Below are records; reproduce exactly the lines from the one that has "focal_35mm: 29" through the one that has "focal_mm: 4.15", ends included, and nothing more.

━━━━━ Raw data

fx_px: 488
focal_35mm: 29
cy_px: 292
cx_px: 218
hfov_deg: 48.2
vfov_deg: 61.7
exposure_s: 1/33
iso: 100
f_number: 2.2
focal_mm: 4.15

━━━━━━━━━━
━━━━━ Raw data

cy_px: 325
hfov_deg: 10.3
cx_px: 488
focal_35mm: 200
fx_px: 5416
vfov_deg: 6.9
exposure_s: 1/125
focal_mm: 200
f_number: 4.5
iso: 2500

━━━━━━━━━━

--- Solution to the exercise ---
focal_35mm: 29
cy_px: 292
cx_px: 218
hfov_deg: 48.2
vfov_deg: 61.7
exposure_s: 1/33
iso: 100
f_number: 2.2
focal_mm: 4.15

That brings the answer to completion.